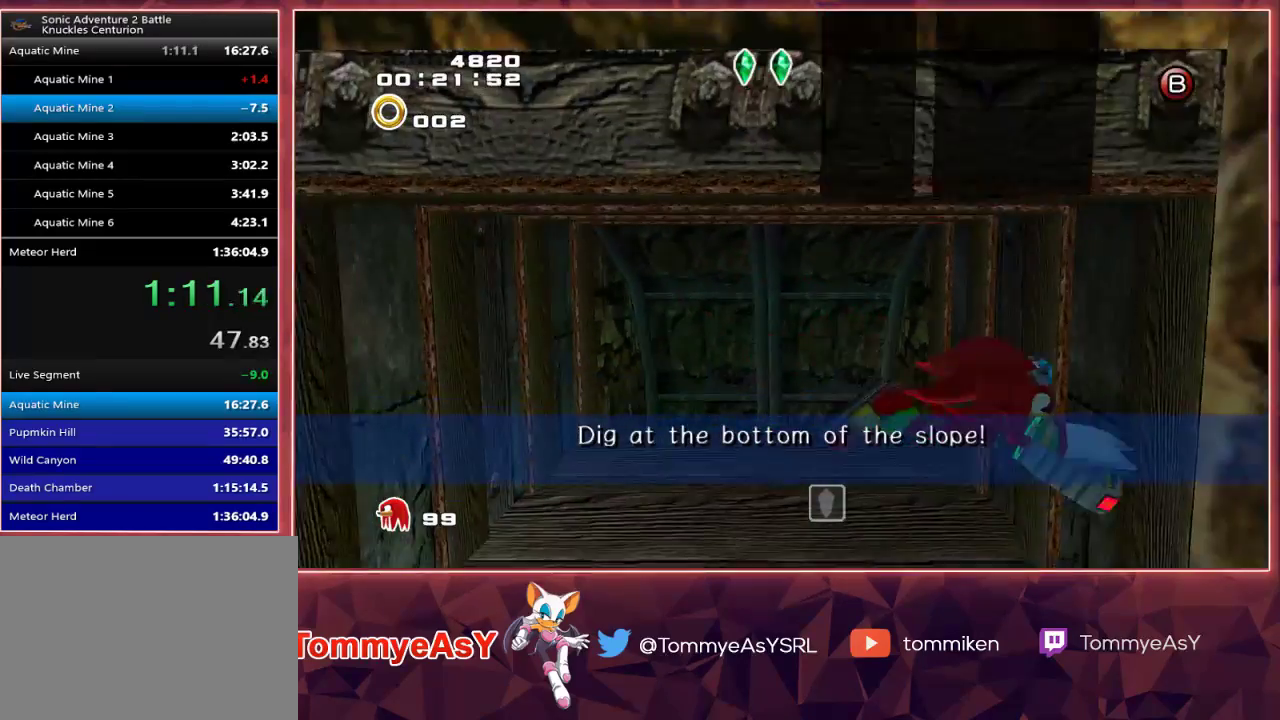
{"buttons": [], "left_stick": "up-right", "right_stick": "center", "events": [[17, "left_stick", "right"], [83, "CROSS", "up"], [250, "left_stick", "up-right"]]}
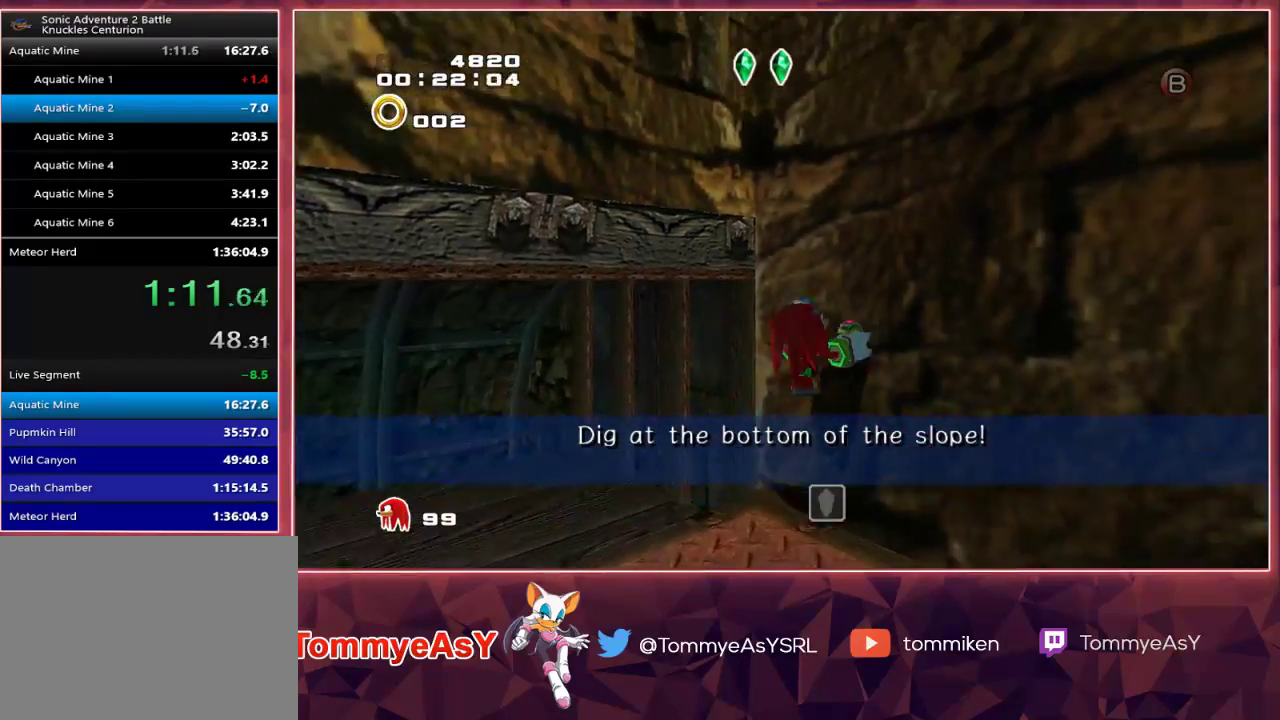
{"buttons": [], "left_stick": "up-left", "right_stick": "center", "events": [[17, "left_stick", "up"], [250, "left_stick", "up-left"]]}
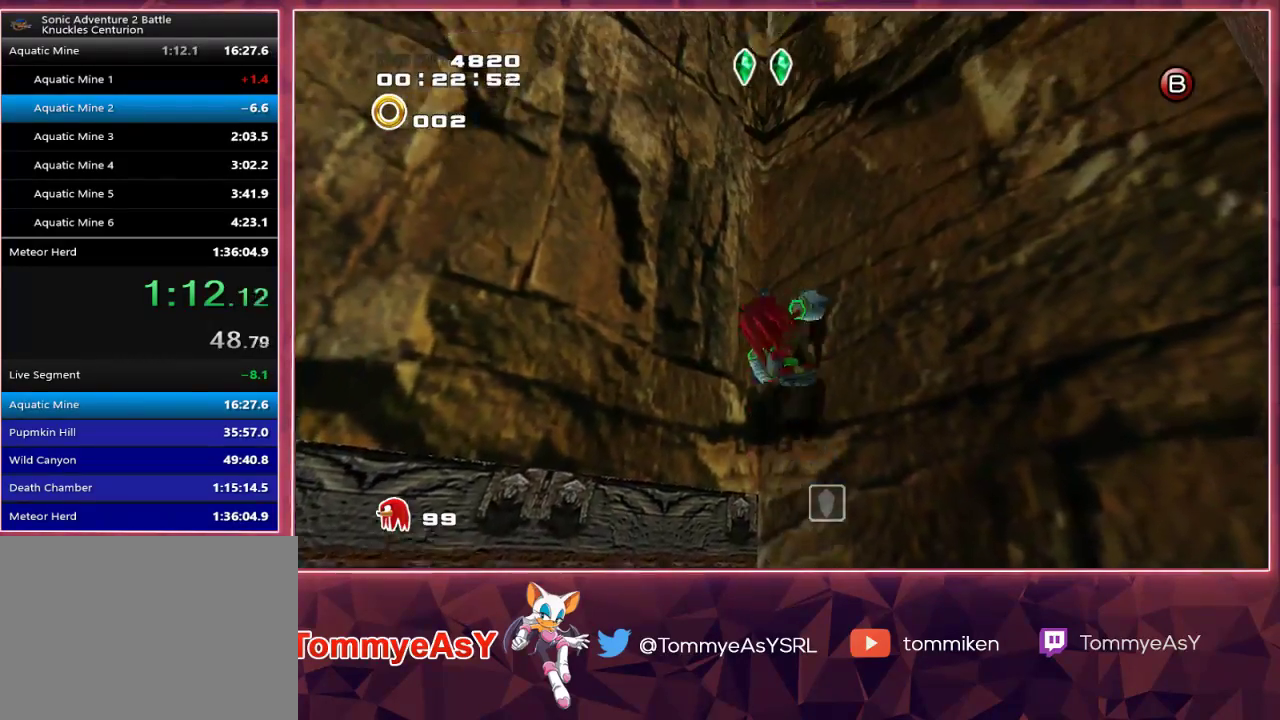
{"buttons": [], "left_stick": "up-left", "right_stick": "center", "events": []}
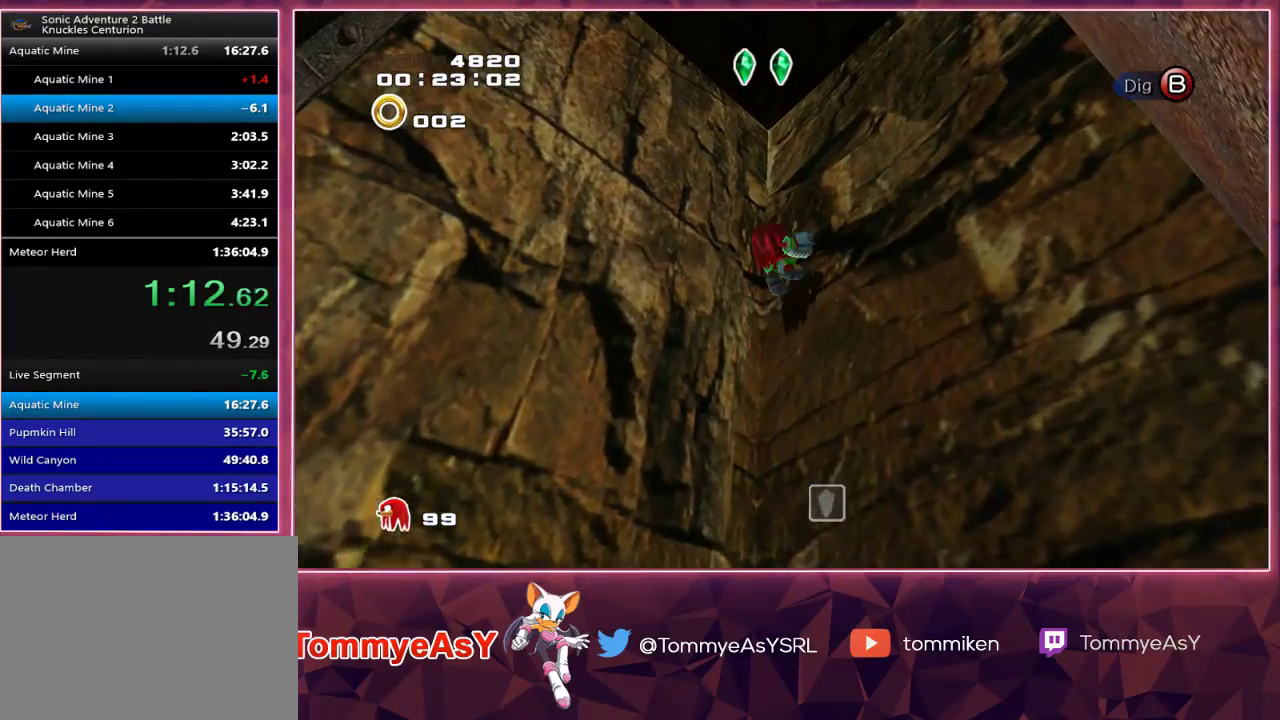
{"buttons": [], "left_stick": "up-left", "right_stick": "center", "events": []}
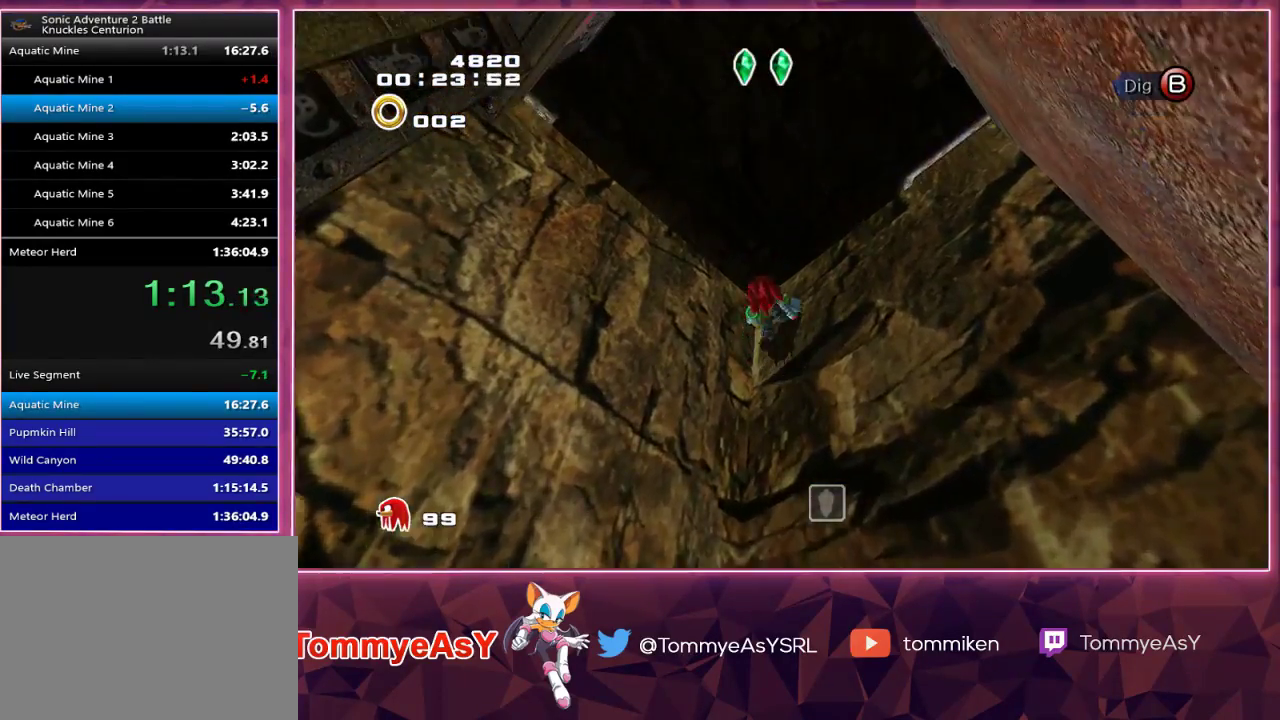
{"buttons": [], "left_stick": "left", "right_stick": "center", "events": [[50, "CROSS", "down"], [217, "CROSS", "up"], [283, "CROSS", "down"], [300, "left_stick", "left"], [400, "CROSS", "up"]]}
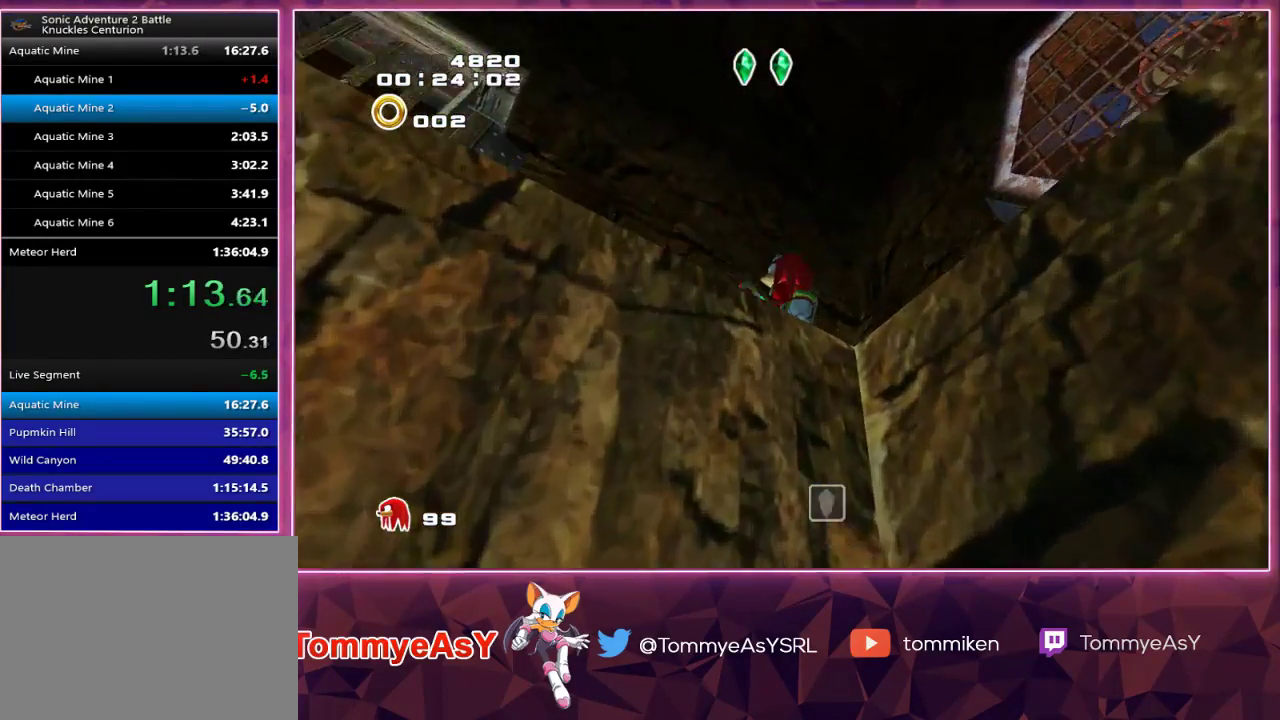
{"buttons": [], "left_stick": "left", "right_stick": "center", "events": [[217, "CROSS", "down"], [317, "CROSS", "up"], [367, "CROSS", "down"], [450, "CROSS", "up"]]}
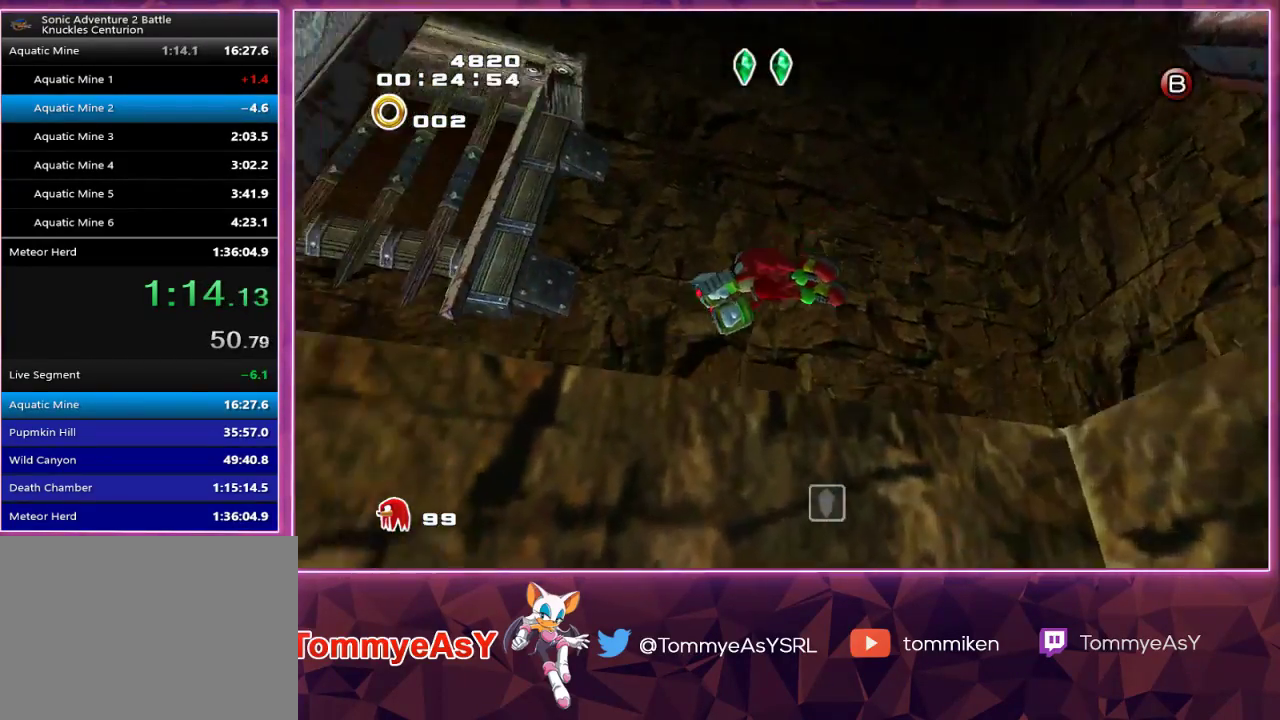
{"buttons": [], "left_stick": "left", "right_stick": "center", "events": [[250, "SQUARE", "down"], [350, "SQUARE", "up"]]}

══════════════════════════════

◆ **Task to carry out**:
With the pictures removed, write the listing out word for word.

◆ **Solution for this problem**:
{"buttons": [], "left_stick": "up-right", "right_stick": "center", "events": [[17, "left_stick", "right"], [83, "CROSS", "up"], [250, "left_stick", "up-right"]]}
{"buttons": [], "left_stick": "up-left", "right_stick": "center", "events": [[17, "left_stick", "up"], [250, "left_stick", "up-left"]]}
{"buttons": [], "left_stick": "up-left", "right_stick": "center", "events": []}
{"buttons": [], "left_stick": "up-left", "right_stick": "center", "events": []}
{"buttons": [], "left_stick": "left", "right_stick": "center", "events": [[50, "CROSS", "down"], [217, "CROSS", "up"], [283, "CROSS", "down"], [300, "left_stick", "left"], [400, "CROSS", "up"]]}
{"buttons": [], "left_stick": "left", "right_stick": "center", "events": [[217, "CROSS", "down"], [317, "CROSS", "up"], [367, "CROSS", "down"], [450, "CROSS", "up"]]}
{"buttons": [], "left_stick": "left", "right_stick": "center", "events": [[250, "SQUARE", "down"], [350, "SQUARE", "up"]]}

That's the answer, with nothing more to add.